Handicapping Your MBA Odds: Mr. Dance Marathon

This time our MBA handicapping series goes after some provocative targets: HBSGuru.com founder Sandy Kreisberg tells a Stanford wanna-be with some powerful touch points  how she could write her all-important ‘What Matters Most’ essay. He also tells a woman with a 780 GMAT why Harvard Business School doesn’t overly care about her leadership profile. 

And then there are these fascinating profiles of prospective applicants who want to get into one of the world’s best business schools: 

After spending two years at a bulge bracket investment bank in New York, this 23-year-old female professional is heading to the West Coast to work for a private equity shop. With a 720 GMAT and a 3.8 grade point average from a top liberal arts college, she wants an MBA to help her eventually move into a leadership role at her PE firm.

He can boast one of the more unusual extracurricular activities: Dancing for 46 hours straight in a charity marathon to raise money for pediatric cancer.  This 25-year-old Penn State grad has worked for three years in finance and corporate strategy for a healthcare concern. He’s hoping an MBA will help him climb the corporate ladder more quickly.

He’s a 29-year-old midwesterner who now works at Coca-Cola in market research. After scoring a 650 on a GMAT practice test, he wants to get a graduate degree in business and use it to transition to job outside the U.S., either with his current employer or a top three global consulting firm.

Get Sandy Kriesberg's advice to make handicapping your odds of getting in possible

Sandy Kreisberg, founder of HBSGuru.com

Do they have the raw stats and experience to get in? Or will they get dinged by their dream schools?

Sandy is back again to analyze these and a few other profiles of actual MBA applicants who have shared their vital statistics, work backgrounds and career goals with Poets&Quants.

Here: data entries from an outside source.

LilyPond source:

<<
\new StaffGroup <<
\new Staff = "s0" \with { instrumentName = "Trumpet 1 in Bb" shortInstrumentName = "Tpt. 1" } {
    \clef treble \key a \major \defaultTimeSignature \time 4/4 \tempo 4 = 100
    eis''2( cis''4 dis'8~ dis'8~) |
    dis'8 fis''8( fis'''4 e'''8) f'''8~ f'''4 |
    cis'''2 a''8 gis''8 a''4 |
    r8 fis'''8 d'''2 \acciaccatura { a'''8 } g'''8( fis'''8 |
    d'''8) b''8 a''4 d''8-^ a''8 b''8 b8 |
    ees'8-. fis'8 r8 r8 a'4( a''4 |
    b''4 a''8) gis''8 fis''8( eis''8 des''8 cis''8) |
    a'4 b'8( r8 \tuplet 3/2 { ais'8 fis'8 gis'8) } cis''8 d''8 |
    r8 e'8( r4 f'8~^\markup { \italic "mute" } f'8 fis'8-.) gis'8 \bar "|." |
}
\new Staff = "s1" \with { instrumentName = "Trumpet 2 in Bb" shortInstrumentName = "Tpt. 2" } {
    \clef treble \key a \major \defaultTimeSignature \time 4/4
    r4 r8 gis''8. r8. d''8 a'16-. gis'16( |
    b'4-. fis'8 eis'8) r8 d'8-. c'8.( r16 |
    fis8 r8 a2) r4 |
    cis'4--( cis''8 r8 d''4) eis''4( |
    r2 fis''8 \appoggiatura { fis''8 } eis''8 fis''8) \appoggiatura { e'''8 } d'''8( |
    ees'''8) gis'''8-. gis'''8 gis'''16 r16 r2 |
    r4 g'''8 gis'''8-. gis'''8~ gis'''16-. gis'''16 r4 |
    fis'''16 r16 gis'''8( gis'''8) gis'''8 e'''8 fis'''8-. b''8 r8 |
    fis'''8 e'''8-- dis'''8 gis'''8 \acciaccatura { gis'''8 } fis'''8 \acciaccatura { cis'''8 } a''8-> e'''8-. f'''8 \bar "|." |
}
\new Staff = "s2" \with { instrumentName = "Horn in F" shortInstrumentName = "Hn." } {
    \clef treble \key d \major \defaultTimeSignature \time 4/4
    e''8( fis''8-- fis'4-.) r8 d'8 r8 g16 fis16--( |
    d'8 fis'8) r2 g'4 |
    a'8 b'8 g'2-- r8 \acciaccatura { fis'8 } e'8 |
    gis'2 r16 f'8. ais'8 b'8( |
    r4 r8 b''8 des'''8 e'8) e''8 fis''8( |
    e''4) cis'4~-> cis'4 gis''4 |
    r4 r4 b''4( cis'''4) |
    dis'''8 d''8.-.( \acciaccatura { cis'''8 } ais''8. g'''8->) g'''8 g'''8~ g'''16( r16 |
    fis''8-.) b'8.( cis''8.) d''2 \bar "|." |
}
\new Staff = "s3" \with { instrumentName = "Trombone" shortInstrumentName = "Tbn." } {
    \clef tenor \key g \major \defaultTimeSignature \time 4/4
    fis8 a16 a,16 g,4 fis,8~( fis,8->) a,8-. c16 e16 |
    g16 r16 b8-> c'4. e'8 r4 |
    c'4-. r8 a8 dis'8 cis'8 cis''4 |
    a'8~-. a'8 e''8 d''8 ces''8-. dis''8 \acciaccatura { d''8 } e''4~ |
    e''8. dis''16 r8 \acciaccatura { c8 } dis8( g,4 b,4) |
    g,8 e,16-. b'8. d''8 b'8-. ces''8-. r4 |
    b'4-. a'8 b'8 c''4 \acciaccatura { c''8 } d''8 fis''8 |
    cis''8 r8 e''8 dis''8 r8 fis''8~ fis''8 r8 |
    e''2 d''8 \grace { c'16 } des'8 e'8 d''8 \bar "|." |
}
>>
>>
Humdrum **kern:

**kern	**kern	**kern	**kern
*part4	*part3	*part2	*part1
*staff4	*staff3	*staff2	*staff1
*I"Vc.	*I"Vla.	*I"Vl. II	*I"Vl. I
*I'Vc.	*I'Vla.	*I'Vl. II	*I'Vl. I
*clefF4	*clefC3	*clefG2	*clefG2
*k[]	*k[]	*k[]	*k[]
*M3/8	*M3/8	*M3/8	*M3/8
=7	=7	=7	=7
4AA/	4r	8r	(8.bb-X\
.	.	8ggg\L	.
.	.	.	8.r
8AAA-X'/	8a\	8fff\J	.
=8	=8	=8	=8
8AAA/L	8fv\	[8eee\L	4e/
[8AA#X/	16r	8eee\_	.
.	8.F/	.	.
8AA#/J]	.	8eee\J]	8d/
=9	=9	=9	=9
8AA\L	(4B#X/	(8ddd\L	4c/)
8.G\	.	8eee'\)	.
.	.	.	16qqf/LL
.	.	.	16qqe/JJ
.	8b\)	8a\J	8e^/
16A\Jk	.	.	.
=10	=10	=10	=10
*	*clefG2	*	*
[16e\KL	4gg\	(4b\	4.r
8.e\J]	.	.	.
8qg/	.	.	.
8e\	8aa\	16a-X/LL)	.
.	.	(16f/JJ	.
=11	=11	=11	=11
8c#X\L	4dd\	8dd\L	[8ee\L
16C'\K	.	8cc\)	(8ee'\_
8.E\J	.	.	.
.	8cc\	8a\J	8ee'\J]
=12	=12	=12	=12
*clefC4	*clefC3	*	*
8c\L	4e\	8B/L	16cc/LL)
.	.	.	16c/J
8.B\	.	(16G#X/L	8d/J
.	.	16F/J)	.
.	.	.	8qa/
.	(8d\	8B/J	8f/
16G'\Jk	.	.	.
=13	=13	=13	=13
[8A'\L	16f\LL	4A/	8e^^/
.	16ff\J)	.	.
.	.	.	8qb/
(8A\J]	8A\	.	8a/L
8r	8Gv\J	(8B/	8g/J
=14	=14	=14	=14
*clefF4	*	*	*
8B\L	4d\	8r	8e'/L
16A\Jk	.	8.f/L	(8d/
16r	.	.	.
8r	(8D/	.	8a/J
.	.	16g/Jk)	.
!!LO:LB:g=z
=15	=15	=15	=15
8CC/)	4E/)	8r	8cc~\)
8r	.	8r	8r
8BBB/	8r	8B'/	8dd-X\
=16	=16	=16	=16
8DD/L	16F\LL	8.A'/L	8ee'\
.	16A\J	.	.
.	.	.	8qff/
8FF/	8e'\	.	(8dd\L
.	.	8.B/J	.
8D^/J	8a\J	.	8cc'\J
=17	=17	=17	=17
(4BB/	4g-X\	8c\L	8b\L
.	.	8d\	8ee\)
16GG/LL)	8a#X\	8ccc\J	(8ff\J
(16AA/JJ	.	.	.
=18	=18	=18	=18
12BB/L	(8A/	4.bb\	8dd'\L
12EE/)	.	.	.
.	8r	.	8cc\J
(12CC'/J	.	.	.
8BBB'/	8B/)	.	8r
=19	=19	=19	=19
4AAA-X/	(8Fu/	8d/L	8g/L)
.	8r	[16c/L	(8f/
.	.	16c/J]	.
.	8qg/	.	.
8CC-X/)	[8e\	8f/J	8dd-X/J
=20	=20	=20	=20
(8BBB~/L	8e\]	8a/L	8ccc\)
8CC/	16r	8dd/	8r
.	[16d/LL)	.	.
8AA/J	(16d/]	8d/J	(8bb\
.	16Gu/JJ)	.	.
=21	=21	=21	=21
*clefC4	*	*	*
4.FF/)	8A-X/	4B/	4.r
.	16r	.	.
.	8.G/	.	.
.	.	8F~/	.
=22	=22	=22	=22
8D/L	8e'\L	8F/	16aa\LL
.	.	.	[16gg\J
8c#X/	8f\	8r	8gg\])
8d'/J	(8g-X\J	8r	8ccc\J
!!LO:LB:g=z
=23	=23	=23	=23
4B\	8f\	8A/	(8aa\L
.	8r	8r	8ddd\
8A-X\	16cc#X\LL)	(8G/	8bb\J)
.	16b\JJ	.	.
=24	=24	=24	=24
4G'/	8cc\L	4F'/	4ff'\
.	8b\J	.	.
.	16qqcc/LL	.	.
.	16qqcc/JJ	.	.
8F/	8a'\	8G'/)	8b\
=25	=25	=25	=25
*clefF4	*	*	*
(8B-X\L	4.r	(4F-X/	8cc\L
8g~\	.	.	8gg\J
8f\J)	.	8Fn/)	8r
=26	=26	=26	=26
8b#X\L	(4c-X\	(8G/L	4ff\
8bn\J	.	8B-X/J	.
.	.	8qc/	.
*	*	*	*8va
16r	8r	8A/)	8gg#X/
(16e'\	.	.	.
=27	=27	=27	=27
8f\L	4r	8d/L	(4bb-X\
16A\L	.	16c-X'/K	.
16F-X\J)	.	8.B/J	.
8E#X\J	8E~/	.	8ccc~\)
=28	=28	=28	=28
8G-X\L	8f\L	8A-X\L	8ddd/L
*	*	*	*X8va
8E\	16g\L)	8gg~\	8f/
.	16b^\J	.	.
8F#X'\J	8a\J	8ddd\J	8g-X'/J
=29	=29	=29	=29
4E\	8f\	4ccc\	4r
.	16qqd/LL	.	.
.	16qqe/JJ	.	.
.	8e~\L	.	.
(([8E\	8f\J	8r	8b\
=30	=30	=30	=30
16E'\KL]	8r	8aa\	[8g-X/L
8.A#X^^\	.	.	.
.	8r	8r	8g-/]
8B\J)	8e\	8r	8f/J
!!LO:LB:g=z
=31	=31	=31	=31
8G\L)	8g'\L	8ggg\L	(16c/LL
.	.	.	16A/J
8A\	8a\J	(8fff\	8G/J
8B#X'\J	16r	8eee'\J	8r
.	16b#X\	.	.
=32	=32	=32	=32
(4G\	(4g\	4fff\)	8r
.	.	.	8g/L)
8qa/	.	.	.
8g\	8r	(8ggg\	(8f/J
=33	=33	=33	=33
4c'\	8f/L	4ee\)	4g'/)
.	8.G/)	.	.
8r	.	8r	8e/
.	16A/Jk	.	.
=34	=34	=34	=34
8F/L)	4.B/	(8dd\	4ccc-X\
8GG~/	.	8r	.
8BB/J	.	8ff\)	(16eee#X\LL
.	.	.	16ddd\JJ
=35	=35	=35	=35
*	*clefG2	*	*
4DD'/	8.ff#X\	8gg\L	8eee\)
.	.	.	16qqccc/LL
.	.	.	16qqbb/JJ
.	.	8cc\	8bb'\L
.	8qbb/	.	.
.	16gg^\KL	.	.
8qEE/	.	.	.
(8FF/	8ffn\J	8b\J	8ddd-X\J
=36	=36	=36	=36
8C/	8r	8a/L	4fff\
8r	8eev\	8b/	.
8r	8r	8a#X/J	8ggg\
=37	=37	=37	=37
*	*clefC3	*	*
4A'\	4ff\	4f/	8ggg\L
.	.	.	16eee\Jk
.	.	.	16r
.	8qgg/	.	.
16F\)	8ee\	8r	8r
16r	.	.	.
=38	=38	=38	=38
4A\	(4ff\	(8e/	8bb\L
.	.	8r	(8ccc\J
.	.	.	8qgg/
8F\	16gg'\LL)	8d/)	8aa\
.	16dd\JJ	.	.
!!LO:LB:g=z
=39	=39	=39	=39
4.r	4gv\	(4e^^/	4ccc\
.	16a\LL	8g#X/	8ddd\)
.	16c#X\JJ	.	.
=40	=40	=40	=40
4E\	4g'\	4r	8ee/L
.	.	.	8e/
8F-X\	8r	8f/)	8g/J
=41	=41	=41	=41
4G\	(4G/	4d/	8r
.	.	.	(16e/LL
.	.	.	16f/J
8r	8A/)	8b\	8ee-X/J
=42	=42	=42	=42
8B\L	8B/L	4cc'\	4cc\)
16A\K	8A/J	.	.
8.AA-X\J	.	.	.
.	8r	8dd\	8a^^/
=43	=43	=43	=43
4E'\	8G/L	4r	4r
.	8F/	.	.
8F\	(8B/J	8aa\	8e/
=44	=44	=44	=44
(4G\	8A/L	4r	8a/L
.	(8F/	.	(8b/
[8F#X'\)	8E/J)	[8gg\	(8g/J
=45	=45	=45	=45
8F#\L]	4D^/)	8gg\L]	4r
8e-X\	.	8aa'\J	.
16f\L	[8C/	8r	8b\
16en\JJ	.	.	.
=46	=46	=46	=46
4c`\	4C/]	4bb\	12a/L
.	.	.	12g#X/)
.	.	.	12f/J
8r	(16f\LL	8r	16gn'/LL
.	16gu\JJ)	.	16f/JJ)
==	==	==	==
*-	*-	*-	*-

As usual, Kreisberg handicaps each potential applicant’s odds of getting into a top-ranked business school. If you include your own stats and characteristics in the comments, we’ll pick a few more and have Kreisberg assess your chances in a follow-up feature to be published shortly. (Please add your age and be clear on the sequence of your jobs in relaying work experience. Make sure you let us know your current job.)

And if you just have a short question, he is happy to answer that, too. So just post it in the comment section below.

Sandy’s candid analysis:

 

dancer

Mr. Dance Marathon

  • 710 GMAT
  • 3.7 GPA
  • Undergraduate degree from Penn State
  • Work experience includes three years in finance and corporate strategy for a healthcare/biotech company
  • Extracurricular involvement includes participating in a 46-hour dance marathon for pediatric cancer charity (no sitting and no sleeping; captain of the cross country team; volunteer for the national running club; leads employee running group
  • Goal: To return to current company or a similar role elsewhere in corporate strategy
  • 25-year-old male

Odds of Success:

Harvard: 20%

Stanford: 10%

Wharton: 30% to 35%

Dartmouth: 40% to 50%

Virginia: 50%+

Sandy’s Analysis: What we got here is a lot of silver, a little bit of gold. I don’t think you are getting into Harvard Business School or Stanford. In God’s eyes, what we have here is a likable, athletic, marathon dancer, philanthropist, and all around nice guy. What we don’t have is anything super special. We don’t have enough prestige in either the GPA, or the GMAT, or the prestige company to get one into HBS or Stanford.

Saying that you want to return to the same company requires that is not a good idea. That is Executive MBA stuff, for people who work for mid-level, non-brand companies who just want to do better at their own firms. Harvard, Stanford and Wharton doesn’t want guys like that for their MBA programs. I would advise this guy to say that he likes the function, he likes what he is doing, and he wants to be an impactful and innovative leader in that industry. Then, he should Google the leading company in that industry and say he wants to lead that company.

At Wharton, it’s a numbers game and there are going to be athletic guys just like him with better numbers. For him, Dartmouth and Darden are gold. It’s not a long reach. He could get into Dartmouth and he sure seems himself. And this guy has UVA written all over him.